Web 2.0 Represents A Fundamental Rethinking Of Business, And The Theory Of The Firm
[UPDATE: Andrew McAfee has critiqued my post on his blog here. Valid points, all. My reply is below, and on his original post.]
My former colleague Pete Kim has been on a roll lately. A week ago he challenged the blogosphere to become more than just an echo chamber — he even challenged me personally to “really turn it on.” This weekend he clarified further to say that social business is business. And today he goes on to explain why he believes Web 2.0 still matters. Like any good colleague, Pete has pushed me to clarify my own thinking on the subject.
As an economist — and a micro-economist specifically — I look at Web 2.0 through the lens of Coase’s The Nature of the Firm and the eventual refinement and expansion of his theory over the last 80 years. So what do I see when I look at Web 2.0, social media, social software, and whatever else you want to call this thing? I see a fundamental rethinking of the definition and function of the firm; the single biggest change since the industrial revolution.
Yes, that is some over the top rhetoric, but consider the facts: Since the industrial revolution the basic creation of economic value has followed a pretty simple path. Firms acquire capital, labor, and resources, combine them into a valuable product or service, and sell the product or service to individuals or other businesses who consume that value. In this system is it incumbent on the firm to create value, and the role of the buyer is to consume value. End of story.
What Web 2.0 software has done is give firms the tools to blow the doors to value creation wide open and invite customers, partners, experts, and prospects into the process. Think of a social network like the ones run by Communispace; here businesses are opening the doors to the product development, marketing, packaging, and distribution process to customers who add value every step of the way with their preferences, ideas, and reactions. The firm is no longer creating value alone, it now has help.
Skeptics will argue that this sort of value has always been provided to the firm through focus groups and other market research. While it is true that these functions have brought in outside opinion and value in the past, they have never before operated at the scale that truly social software allows. Instead of a one-off focus group for 8 hours with 20 people, firms now have the ability to conduct perpetual focus groups with as many people as care to join. This, needless to say, is a big change.
Over the next 10 to 15 years, on the back of social software, we will go from a fundamentally closed value creation system to a fundamentally open one. The firms that get their first and with the greatest depth stand to profit wildly, while those that do not embrace this change will be stuck with a slower pace of innovation and industrial revolution-era economics and resource constraints. Firms that embrace the community will harness vast amounts of community value at almost no explicit cost. Again, this is a huge transformation.
If you have spent any time speaking with me or reading my research in the last two to three years you have likely heard some version of this before. My colleagues as well have been writing about this change — see Peter Burris’ Community Marketing report for a great marketing focused example. Over the next year my goal is to expand and deepen Forrester’s coverage of this shift, eventually providing firms with a road map of how the move towards open business will play out, and where they can take confident steps forward. First up is a report tentatively title “Community Evolution: How Loosely Coupled Communities Of Interest Will Mature Into The Tightly Bound Economic Actors Of Tomorrow.” The report will aim to answer:
- What types of products and services will communities provide in the future?

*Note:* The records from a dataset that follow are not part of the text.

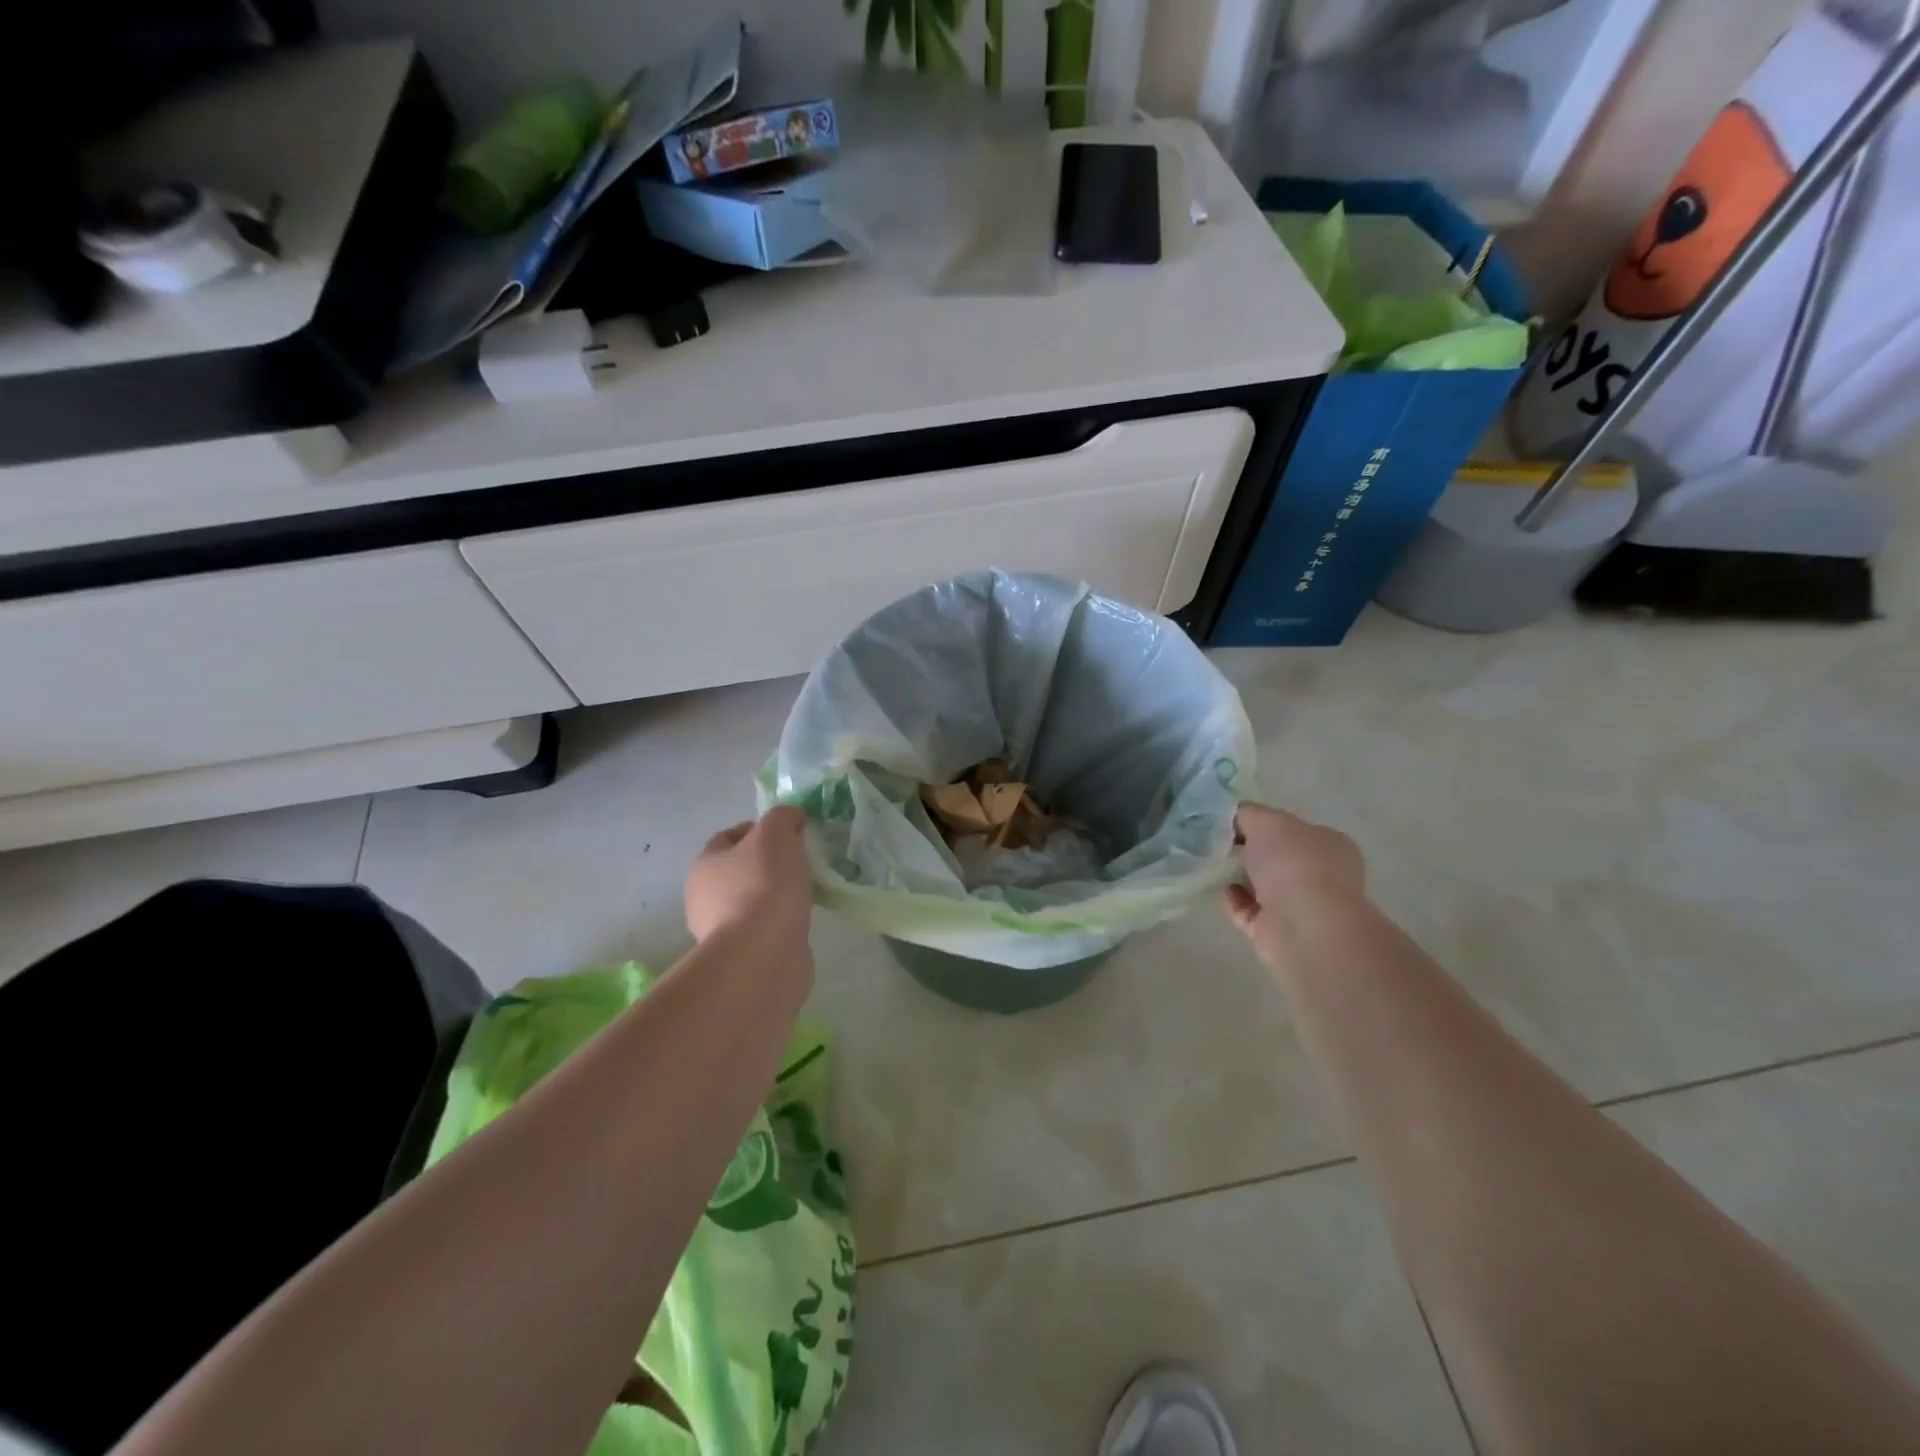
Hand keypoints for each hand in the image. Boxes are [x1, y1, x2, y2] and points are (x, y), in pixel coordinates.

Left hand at [684, 806, 813, 945]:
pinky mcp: (740, 956)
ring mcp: (718, 931)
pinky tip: (799, 919)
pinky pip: (762, 929)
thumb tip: (791, 817)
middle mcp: (703, 897)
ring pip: (750, 900)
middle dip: (766, 863)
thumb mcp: (776, 834)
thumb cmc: (764, 885)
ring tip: (804, 891)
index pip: (727, 837)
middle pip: (738, 870)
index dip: (757, 829)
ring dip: (774, 895)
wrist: (763, 953)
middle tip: (799, 860)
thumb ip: (782, 817)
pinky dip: (779, 922)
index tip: (788, 832)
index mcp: (704, 864)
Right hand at [1223, 802, 1366, 965]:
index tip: (1230, 824)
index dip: (1260, 823)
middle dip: (1246, 851)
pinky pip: (1248, 910)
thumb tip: (1235, 817)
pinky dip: (1232, 901)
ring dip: (1236, 877)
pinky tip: (1219, 890)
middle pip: (1274, 857)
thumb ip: (1248, 814)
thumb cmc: (1292, 864)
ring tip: (1210, 866)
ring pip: (1261, 886)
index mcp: (1328, 844)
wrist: (1303, 927)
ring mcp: (1301, 906)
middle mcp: (1320, 874)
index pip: (1291, 828)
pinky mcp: (1278, 931)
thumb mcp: (1266, 821)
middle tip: (1216, 844)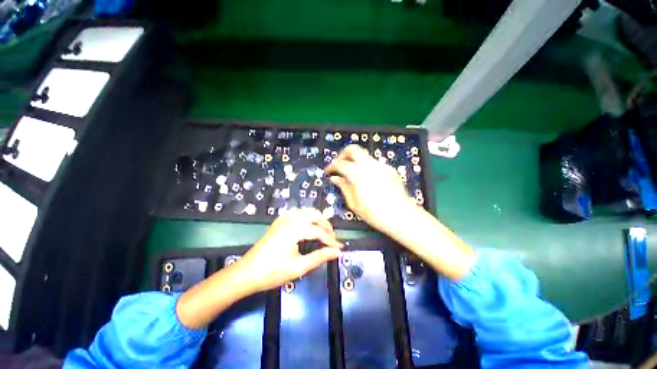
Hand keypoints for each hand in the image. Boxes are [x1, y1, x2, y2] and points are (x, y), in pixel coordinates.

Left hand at [237, 208, 343, 292]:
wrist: (246, 273)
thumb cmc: (272, 272)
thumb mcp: (299, 267)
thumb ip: (320, 257)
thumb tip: (337, 252)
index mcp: (294, 229)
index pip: (319, 231)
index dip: (331, 240)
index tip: (340, 248)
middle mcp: (290, 219)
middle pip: (315, 215)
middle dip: (326, 226)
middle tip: (332, 240)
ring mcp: (283, 218)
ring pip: (307, 212)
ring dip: (317, 220)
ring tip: (323, 234)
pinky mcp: (279, 221)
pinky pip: (298, 213)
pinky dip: (308, 218)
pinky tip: (309, 228)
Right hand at [325, 145, 474, 280]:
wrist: (402, 216)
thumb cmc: (376, 214)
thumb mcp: (354, 203)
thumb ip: (343, 187)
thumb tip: (335, 178)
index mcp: (359, 175)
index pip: (341, 163)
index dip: (332, 165)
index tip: (329, 170)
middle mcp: (370, 165)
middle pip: (353, 149)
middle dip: (343, 154)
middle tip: (338, 164)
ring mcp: (381, 165)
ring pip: (363, 154)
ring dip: (354, 160)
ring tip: (351, 172)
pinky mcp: (389, 169)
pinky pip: (373, 162)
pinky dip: (365, 165)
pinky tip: (365, 178)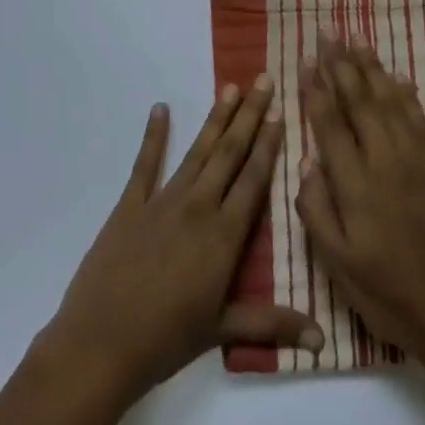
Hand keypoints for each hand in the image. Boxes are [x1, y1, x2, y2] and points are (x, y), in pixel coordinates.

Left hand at [47, 76, 324, 399]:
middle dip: (249, 116)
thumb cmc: (166, 339)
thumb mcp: (223, 330)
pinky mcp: (129, 207)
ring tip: (229, 89)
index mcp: (225, 236)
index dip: (269, 144)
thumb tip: (323, 340)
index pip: (254, 179)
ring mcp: (161, 203)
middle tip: (263, 81)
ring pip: (196, 152)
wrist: (100, 344)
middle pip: (229, 154)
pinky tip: (160, 109)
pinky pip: (144, 165)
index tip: (281, 113)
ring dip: (215, 120)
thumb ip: (273, 324)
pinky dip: (153, 136)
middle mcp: (198, 208)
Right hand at [295, 39, 424, 362]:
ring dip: (373, 70)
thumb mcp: (334, 261)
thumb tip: (307, 161)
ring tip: (358, 42)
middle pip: (361, 102)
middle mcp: (387, 161)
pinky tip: (399, 80)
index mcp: (357, 184)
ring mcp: (417, 162)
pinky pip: (420, 120)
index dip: (316, 90)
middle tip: (328, 34)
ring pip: (392, 103)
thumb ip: (315, 207)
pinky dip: (407, 95)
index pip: (331, 124)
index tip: (305, 60)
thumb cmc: (384, 291)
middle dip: (342, 65)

- What business models will facilitate those communities? Will they be for-profit?
- How will communities evolve over time?
- What should businesses do today to prepare for the change?
If you are interested in contributing to the research please let me know in the comments, or via email. Pete, expect a call for an interview shortly.
This, as you can probably tell, is something I get very excited about, and I am thrilled to share my findings with you, and the rest of the world. It may sound self-serving, but I don’t think there is a better job in the world right now than an economist focused on technology. It’s an exciting time to be in research!